Che brutta storia quella di Marc Forster! Partito come regista personale con film come Monster’s Ball e anche piacevoli stranezze come Vero come la finzione, ha tentato il salto nel mondo dei registi “uno per me, uno per gli studios” con uno dei peggiori film di 007 della gestione Daniel Craig (Quantum Of Solace) e da lì ha rimbalzato tra progetti commerciali di dubbio gusto e incerta riuscita (World War Z, Machine Gun Preacher e Ritorno al bosco dei 100 acri), per finire ora a questo remake di un film svedese che sembra davvero portare la Svezia in America. E decisamente non è un complimento.

Otto vive in una specie di condominio con strada privata, più tipico di Stoccolma che di Pittsburgh, e la sua principale occupazione è rompere le scatole a tutti imponendogli di rispettare le regole. È antipatico e odioso, ma con le uniche soluzioni di regia interessanti di tutto il film vediamo che in casa sua ci sono cappotti da signora e cappottini da bambina anche se in casa è solo. Capiamo da noi che qualcosa è successo, la sua vita prima doveva essere diversa. Nella zona condominiale arriva una coppia incasinata di cui lei, ispanica, empatica e irresistibile, lentamente comincia a far breccia nella sua anima tormentata.

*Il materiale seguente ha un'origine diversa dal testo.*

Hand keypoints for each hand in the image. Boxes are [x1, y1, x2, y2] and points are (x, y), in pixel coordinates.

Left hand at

Non così vicino è un film giocato su opposizioni a dir poco elementari (come il presente plumbeo e i flashback pieni di colori), estremamente monotono e ripetitivo sia nel presente che negli eventi del passato (che ad un certo capiamo bene dove vanno a parare) e tutto per la più classica storia di un lutto mai davvero elaborato e di come quest’elaborazione possa sempre avvenire (categoria: “non è mai troppo tardi per tornare al cimitero a parlare con le lapidi”). Ciò che è davvero fastidioso è come a tutto ciò sia applicato il filtro da cinema indie americano con una premessa solo fintamente cinica (lui che cerca di suicidarsi non riuscendoci) per poi fare l’opposto, cioè raccontare una storia piena zeppa di miele. Forster è disposto senza nessun ritegno a scambiare in poco meno di un secondo tutto il cinismo promesso con una ruffianeria senza limiti e senza regole. Del resto quando ti fai scrivere l'adattamento dallo sceneggiatore di Il ritorno di Mary Poppins è anche irragionevole aspettarsi un esito diverso.

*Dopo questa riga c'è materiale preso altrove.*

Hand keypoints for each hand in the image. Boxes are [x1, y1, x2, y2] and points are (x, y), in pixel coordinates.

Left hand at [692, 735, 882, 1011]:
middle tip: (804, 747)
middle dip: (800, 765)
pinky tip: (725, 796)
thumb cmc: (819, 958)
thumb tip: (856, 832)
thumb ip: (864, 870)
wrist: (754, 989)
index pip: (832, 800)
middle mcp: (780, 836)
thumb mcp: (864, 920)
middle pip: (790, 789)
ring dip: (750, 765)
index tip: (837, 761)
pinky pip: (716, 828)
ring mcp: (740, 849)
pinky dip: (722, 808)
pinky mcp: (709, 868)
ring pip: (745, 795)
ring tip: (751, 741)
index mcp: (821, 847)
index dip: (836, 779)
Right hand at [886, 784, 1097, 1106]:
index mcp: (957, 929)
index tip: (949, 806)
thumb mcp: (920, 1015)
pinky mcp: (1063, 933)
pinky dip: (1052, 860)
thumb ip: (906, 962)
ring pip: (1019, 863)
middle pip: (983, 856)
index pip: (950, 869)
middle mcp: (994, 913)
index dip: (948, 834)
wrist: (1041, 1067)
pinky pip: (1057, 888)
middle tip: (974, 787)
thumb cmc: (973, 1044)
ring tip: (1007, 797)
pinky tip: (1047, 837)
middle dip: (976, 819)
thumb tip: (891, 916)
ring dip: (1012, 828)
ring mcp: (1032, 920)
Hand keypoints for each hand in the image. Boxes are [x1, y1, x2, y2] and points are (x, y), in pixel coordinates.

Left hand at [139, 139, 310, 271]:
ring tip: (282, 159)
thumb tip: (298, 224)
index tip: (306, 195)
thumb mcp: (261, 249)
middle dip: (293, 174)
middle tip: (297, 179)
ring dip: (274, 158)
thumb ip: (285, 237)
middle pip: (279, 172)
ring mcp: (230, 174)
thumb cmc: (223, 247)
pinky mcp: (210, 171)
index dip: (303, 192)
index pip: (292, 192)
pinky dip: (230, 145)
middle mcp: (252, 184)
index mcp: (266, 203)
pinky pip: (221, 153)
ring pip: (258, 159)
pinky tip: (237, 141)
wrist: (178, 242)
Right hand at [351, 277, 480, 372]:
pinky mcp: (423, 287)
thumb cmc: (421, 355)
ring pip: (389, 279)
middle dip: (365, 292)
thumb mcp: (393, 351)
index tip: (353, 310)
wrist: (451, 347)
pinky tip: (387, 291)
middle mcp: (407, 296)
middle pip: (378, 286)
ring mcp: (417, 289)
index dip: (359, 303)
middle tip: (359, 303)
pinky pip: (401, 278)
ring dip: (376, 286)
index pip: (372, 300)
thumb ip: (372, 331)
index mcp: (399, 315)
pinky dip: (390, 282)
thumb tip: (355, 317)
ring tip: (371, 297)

Nell'insipienza generale Tom Hanks pure sembra ai minimi, ripiegato tra il burbero Eastwood di Gran Torino (se la prende anche con i giovinastri smidollati del giorno d’oggi) e il Jack Nicholson vedovo di A proposito di Schimdt, così ordinario che è facile che accanto a lui emerga Mariana Treviño, la donna ispanica piena di desiderio di vivere e sentimento, capace davvero di illuminare gli ambienti con la propria presenza, di cambiare il tono delle scene solo con la propria recitazione e riempire le inquadrature. Lei è la parte migliore di un film che poi, nel finale, non esita ad insultare l’intelligenza degli spettatori ordendo anche uno showdown con dei cattivi nel quale Otto potrà dimostrarsi un vero protagonista positivo.